Top of EXERCISE INPUTS

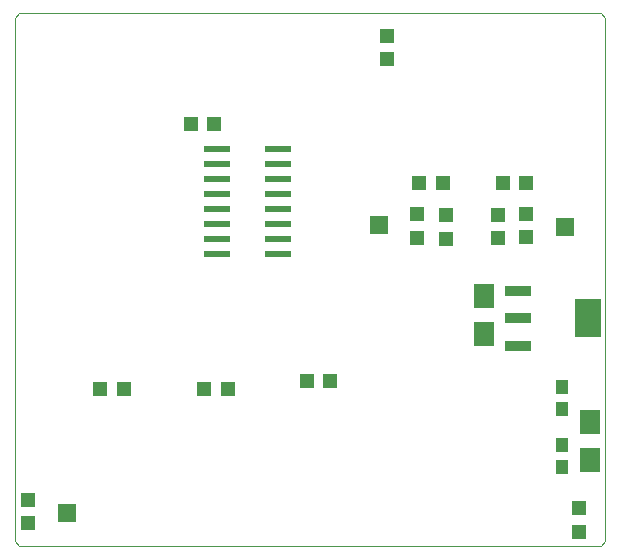
<source format=gtp>
G75*
G70*
%OFA0B0*%
%FSLAX24Y24*%
%IPPOS*%
%LPD*%
%AMOC8*
5,1,8,0,0,1.08239X$1,22.5*
%
%ADD10C,0.0000*%
%ADD11R,0.0906X0.0374*%
%ADD12R,0.0906X0.1280*%
%ADD13R,0.0394X0.0512*%
%ADD14R,0.0472X0.0472*%
%ADD15R,0.0709X0.0787*%
%ADD16R,0.0591X0.0630*%
%ADD17R,0.0866X0.0236*%
D10*
X002337Y003180D02*
X002337Y003180D01*
X002180Y003337D01*
X002180Y003338D02*
X002180Y020778D01*
X002337Y020936D01*
X021708Y020936D01*
X021865Y020778D01*
X021865Y003337D01*
X021865Y003337D01*
X021708Y003180D01*
X021707Y003180D02*
X002337Y003180D01*
D11*
X018962Y009852D03*
X018962Y010757D03*
X018962Y011663D03*
D12*
X021285Y010757D03*
D13*
X020412Y008475D03*
X020412Y007727D03*
X020412Y006546D03*
X020412Y005798D03*
D14*
X020999Y004440D03*
X020999Y003652D03*
X012696Y008671D03*
X011908Y008671D03*
X009271Y008419D03*
X008483Y008419D03*
X005806Y008416D03*
X005019Y008416D03*
X002613Y004715D03*
X002613Y003928D03*
X015604Y013437D03*
X015604Y014225D03*
X016567Y014204D03*
X016567Y013417D03*
X018295Y013430D03*
X018295Y014218D03*
X019218Y014247D03*
X019218Y013460D03*
X019230Y015254D03*
X018442Y015254D03*
X016441Y015267D03*
X015653Y015267D03*
X014580Y019386D03*
X014580Y020174D03*
X008834Y017235D03*
X008046Y017235D03*
D15*
X017814Y011489D03*
X017814Y010229D03*
X021359Y007286D03*
X021359Y006026D03*
D16*
X020517Y013814D03*
X014305Y013871D03*
X003912Y004282D03*
D17*
X008912Y012902D03*
X008912Y013402D03*
X008912Y013902D03*
X008912Y014402D03*
X008912Y014902D03*
X008912Y015402D03*
X008912Y015902D03*
X008912Y016402D03*
X010960Y016402D03*
X010960Y015902D03*
X010960Y015402D03*
X010960Y014902D03*
X010960Y014402D03*
X010960Y013902D03*
X010960Y013402D03*
X010960Y012902D03*
M02*

</source>
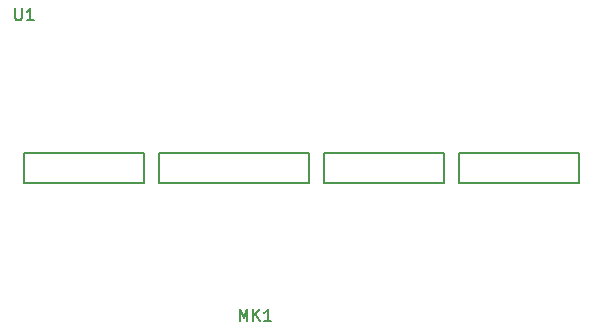
<source format=gbr>
G04 #@! TF.GenerationSoftware,KiCad,Pcbnew,(5.0.0-rc2-dev-586-g888c43477)*
G04 #@! TF.CreationDate,2018-06-03T12:09:18-03:00*
G04 #@! TF.ProjectId,Signal,5369676E616C2E6B696361645F706362,rev?*
G04 #@! TF.SameCoordinates,Original*
G04 #@! TF.FileFunction,Legend,Top*
G04 #@! TF.FilePolarity,Positive*
%FSLAX46Y46*%
G04 Gerber Fmt 4.6, Leading zero omitted, Abs format (unit mm)*
G04 Created by KiCad (PCBNEW (5.0.0-rc2-dev-586-g888c43477)) date 06/03/18 12:09:18*
%MOMM*%
%LPD*%
G01*
G04 APERTURE LIST*
%ADD10C,0.150000*%
G04 APERTURE END LIST*
D10*
X39878000Y-19050000D02*
X39878000Y-21590000D01*
X39878000Y-21590000D02*
X52578000Y-21590000D01*
X52578000Y-21590000D02*
X52578000Y-19304000D01*
X52578000Y-19304000D02*
X52578000Y-19050000D01*
X52578000Y-19050000D02*
X39878000Y-19050000D01*
X38608000Y-19050000D02*
X38608000Y-21590000D01*
X38608000Y-21590000D02*
X28448000Y-21590000D01*
X28448000Y-21590000D02*
X28448000Y-19050000D01*
X28448000Y-19050000D02*
X38608000Y-19050000D01*
X54102000Y-19050000D02*
X53848000Y-19050000D01*
X53848000Y-19050000D02*
X53848000Y-21590000D01*
X53848000Y-21590000D02*
X64008000Y-21590000D01*
X64008000Y-21590000D02*
X64008000Y-19050000D01*
X64008000Y-19050000D02*
X53848000Y-19050000D01*
X65278000Y-19050000D02*
X65278000Y-21590000D01*
X65278000Y-21590000D02*
X75438000Y-21590000D01*
X75438000Y-21590000D02*
X75438000Y-19050000D01*
X75438000Y-19050000D02*
X65278000Y-19050000D01*
X46696476Y-33298380D02*
X46696476Y-32298380D01*
X47029809Y-33012666D01*
X47363142Y-32298380D01*
X47363142Y-33298380D01*
X47839333Y-33298380D02*
X47839333Y-32298380D01*
X48410761Y-33298380D02*
X47982190Y-32726952D01*
X48410761Y-32298380D02*
X47839333Y-32869809D01*
X49363142Y-33298380D02*
X48791714Y-33298380D01*
X49077428Y-33298380D02*
X49077428Y-32298380D01*
X48982190Y-32441238D01*
X48886952Y-32536476D01*
X48791714Y-32584095D01*
X27686095Y-6818380D02*
X27686095Y-7627904D01*
X27733714Y-7723142D01*
X27781333Y-7770761D01*
X27876571Y-7818380D01*
X28067047Y-7818380D01*
X28162285Y-7770761D01*
X28209904Y-7723142D01*
X28257523Y-7627904D01*
X28257523Y-6818380D01*
X29257523Y-7818380D02*
X28686095Y-7818380D01*
X28971809Y-7818380D02*
X28971809Y-6818380D01*
X28876571Y-6961238D01*
X28781333Y-7056476D01*
X28686095Y-7104095D01*
M02*

</source>
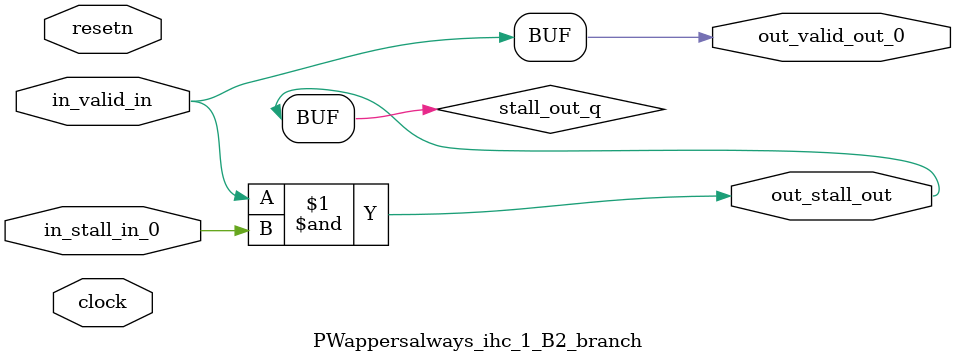
<source format=sv>



(* altera_attribute = "-name AUTO_SHIFT_REGISTER_RECOGNITION OFF; -name MESSAGE_DISABLE 10036; -name MESSAGE_DISABLE 10037; -name MESSAGE_DISABLE 14130; -name MESSAGE_DISABLE 14320; -name MESSAGE_DISABLE 15400; -name MESSAGE_DISABLE 14130; -name MESSAGE_DISABLE 10036; -name MESSAGE_DISABLE 12020; -name MESSAGE_DISABLE 12030; -name MESSAGE_DISABLE 12010; -name MESSAGE_DISABLE 12110; -name MESSAGE_DISABLE 14320; -name MESSAGE_DISABLE 13410; -name MESSAGE_DISABLE 113007; -name MESSAGE_DISABLE 10958" *)
module PWappersalways_ihc_1_B2_branch (
    input wire [0:0] in_stall_in_0,
    input wire [0:0] in_valid_in,
    output wire [0:0] out_stall_out,
    output wire [0:0] out_valid_out_0,
    input wire clock,
    input wire resetn
    );

    wire [0:0] stall_out_q;


    // stall_out(LOGICAL,6)
    assign stall_out_q = in_valid_in & in_stall_in_0;

    // out_stall_out(GPOUT,4)
    assign out_stall_out = stall_out_q;

    // out_valid_out_0(GPOUT,5)
    assign out_valid_out_0 = in_valid_in;

endmodule

</source>
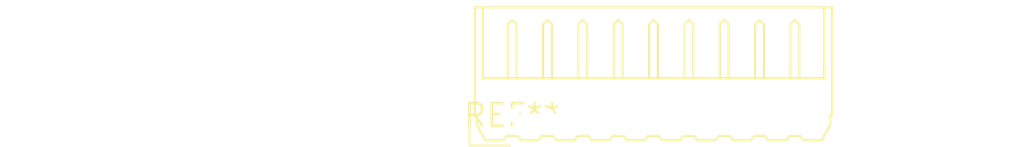
<source format=kicad_pcb>
(kicad_pcb (version 20240108) (generator pcbnew)

  (general
    (thickness 1.6)
  )

  (paper "A4")
  (layers
    (0 "F.Cu" signal)
    (31 "B.Cu" signal)
    (32 "B.Adhes" user "B.Adhesive")
    (33 "F.Adhes" user "F.Adhesive")
    (34 "B.Paste" user)
    (35 "F.Paste" user)
    (36 "B.SilkS" user "B.Silkscreen")
    (37 "F.SilkS" user "F.Silkscreen")
    (38 "B.Mask" user)
    (39 "F.Mask" user)
    (40 "Dwgs.User" user "User.Drawings")
    (41 "Cmts.User" user "User.Comments")
    (42 "Eco1.User" user "User.Eco1")
    (43 "Eco2.User" user "User.Eco2")
    (44 "Edge.Cuts" user)
    (45 "Margin" user)
    (46 "B.CrtYd" user "B.Courtyard")
    (47 "F.CrtYd" user "F.Courtyard")
    (48 "B.Fab" user)
    (49 "F.Fab" user)
    (50 "User.1" user)
    (51 "User.2" user)
    (52 "User.3" user)
    (53 "User.4" user)
    (54 "User.5" user)
    (55 "User.6" user)
    (56 "User.7" user)
    (57 "User.8" user)
    (58 "User.9" user)
  )

  (setup
    (pad_to_mask_clearance 0)
    (pcbplotparams
      (layerselection 0x00010fc_ffffffff)
      (plot_on_all_layers_selection 0x0000000_00000000)
      (disableapertmacros false)
      (usegerberextensions false)
      (usegerberattributes false)
      (usegerberadvancedattributes false)
      (creategerberjobfile false)
      (dashed_line_dash_ratio 12.000000)
      (dashed_line_gap_ratio 3.000000)
      (svgprecision 4)
      (plotframeref false)
      (viasonmask false)
      (mode 1)
      (useauxorigin false)
      (hpglpennumber 1)
      (hpglpenspeed 20)
      (hpglpendiameter 15.000000)
      (dxfpolygonmode false)
      (dxfimperialunits false)
      (dxfusepcbnewfont false)
      (psnegative false)
      (psa4output false)
      (plotreference false)
      (plotvalue false)
      (plotinvisibletext false)
      (sketchpadsonfab false)
      (subtractmaskfromsilk false)
      (outputformat 1)
      (mirror false)
      (drillshape 1)
      (scaleselection 1)
      (outputdirectory "")
    )
  )

  (net 0 "")

  (footprint "Molex_Micro-Latch_53254-0970_1x09_P2.00mm_Horizontal" (layer "F.Cu") (at 0 0))

)

</source>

Bottom of EXERCISE INPUTS

▶ ABOUT THIS EXERCISE:
From the first line of the records through the line containing "X002613Y003928D03*", please output exactly those lines and nothing more, leaving out the pictures.

▶ EXPECTED OUTPUT:
<source format=gtp>
G75*
G70*
%OFA0B0*%
%FSLAX24Y24*%
%IPPOS*%
%LPD*%
%AMOC8*
5,1,8,0,0,1.08239X$1,22.5*
%
%ADD10C,0.0000*%
%ADD11R,0.0906X0.0374*%
%ADD12R,0.0906X0.1280*%
%ADD13R,0.0394X0.0512*%
%ADD14R,0.0472X0.0472*%
%ADD15R,0.0709X0.0787*%
%ADD16R,0.0591X0.0630*%
%ADD17R,0.0866X0.0236*%
D10*
X002337Y003180D02*
X002337Y003180D01*
X002180Y003337D01*
X002180Y003338D02*
X002180Y020778D01*
X002337Y020936D01*
X021708Y020936D01*
X021865Y020778D01*
X021865Y003337D01*
X021865Y003337D01*
X021708Y003180D01*
X021707Y003180D02*
X002337Y003180D01*
D11*
X018962Y009852D03*
X018962Y010757D03*
X018962Y011663D03*
D12*
X021285Y010757D03*
D13*
X020412Y008475D03*
X020412Y007727D03*
X020412Y006546D03*
X020412Y005798D03*
D14*
X020999Y004440D03*
X020999Y003652D03*
X012696Y008671D03*
X011908Y008671D03*
X009271Y008419D03*
X008483Y008419D03*
X005806Y008416D03*
X005019Y008416D03*
X002613Y004715D03*
X002613Y003928D03*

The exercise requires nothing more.